=== TRECHO DO DOCUMENTO ===

Refeição Cultural
Osasco, 26 de janeiro de 2023. Quinta-feira. (atualizado às 21h55)
Li dias atrás o romance Torto arado (2018) de Itamar Vieira Junior para participar da aula do curso "13 livros para compreender o Brasil" do Instituto Conhecimento Liberta (ICL). Estava na Praia Grande (SP) e no dia da aula presencial acabei chegando tarde a São Paulo e não pude participar do encontro.
O romance de Itamar Vieira Junior é muito bem escrito, é surpreendente e sensível, é triste também, mas é um livro fundamental para todos nós que sonhamos com um novo Brasil, um país que coloque em prática algum dia uma reforma agrária justa e que assente milhões de pessoas com as condições necessárias para que elas possam viver plenamente através do fruto de seu trabalho com a terra.
Li Torto arado durante uma semana de estadia em um espaço da classe trabalhadora, uma colônia de férias de um sindicato de uma importante categoria profissional, os professores paulistanos. A Colônia do Sinpro SP é um lugar onde nos sentimos plenos, é um local acolhedor para as professoras e professores da ativa e aposentados descansarem alguns dias. Minha esposa é associada há décadas deste importante sindicato.

===

→ **PARTES DO EXERCÍCIO**:
1 > Traduza para o inglês esta frase do trecho sobre a leitura de Torto arado: "A Colônia do Sinpro SP é um lugar onde nos sentimos plenos, é um local acolhedor para as professoras e professores da ativa e aposentados descansarem alguns dias."
2 > Dê prosseguimento ao trecho sobre a leitura de Torto arado, a partir do ponto em que ele termina.
O material não tem relação com esta atividade.

=== ITENS ===

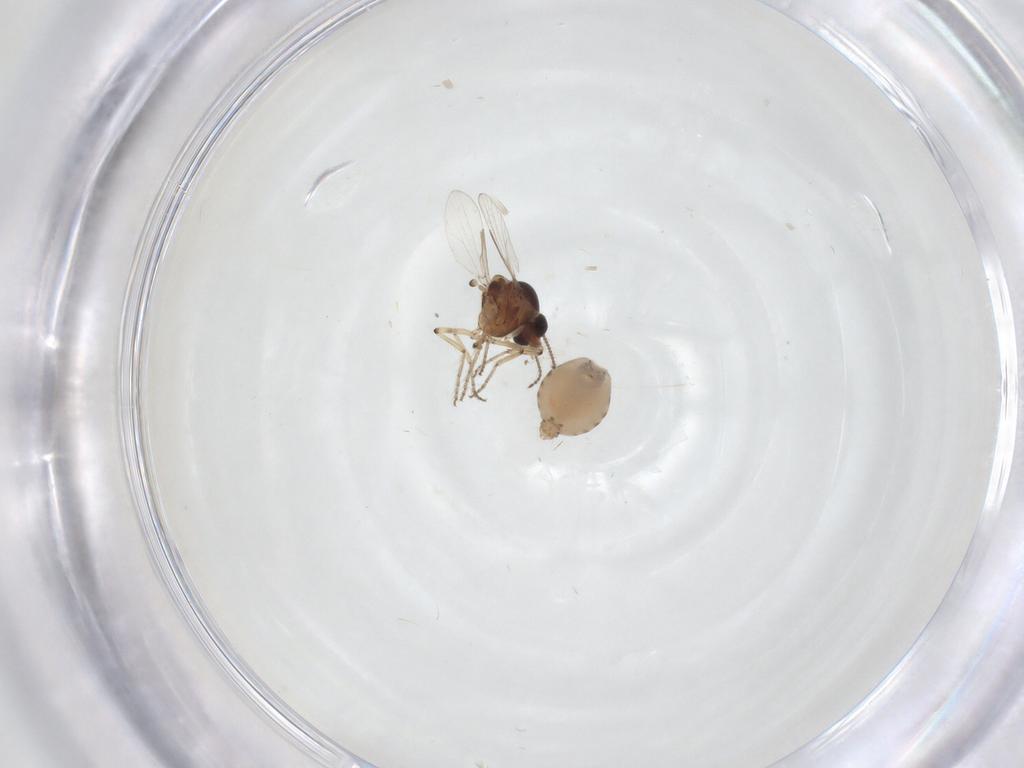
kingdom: Animalia
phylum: Arthropoda
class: Insecta
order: Diptera
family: Ceratopogonidae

===

→ **RESPOSTAS**:
1 > The Sinpro SP Colony is a place where we feel fulfilled; it is a welcoming place where active and retired teachers can rest for a few days.

2 >
Itamar Vieira Junior é geógrafo e servidor público do Instituto Nacional de Colonização e Reforma Agrária (Incra) e conhece muito a respeito do tema que tratou no livro de ficção. Vi uma entrevista dele à TVT e fiquei encantado com a figura humana que ele é. Itamar nos conta que o que ele é é fruto muito mais da convivência com os trabalhadores rurais do que com a convivência nos ambientes de formação acadêmica. Nos 15 anos como servidor do Incra, o escritor soube de muitas mortes ocorridas por causa da luta pela terra.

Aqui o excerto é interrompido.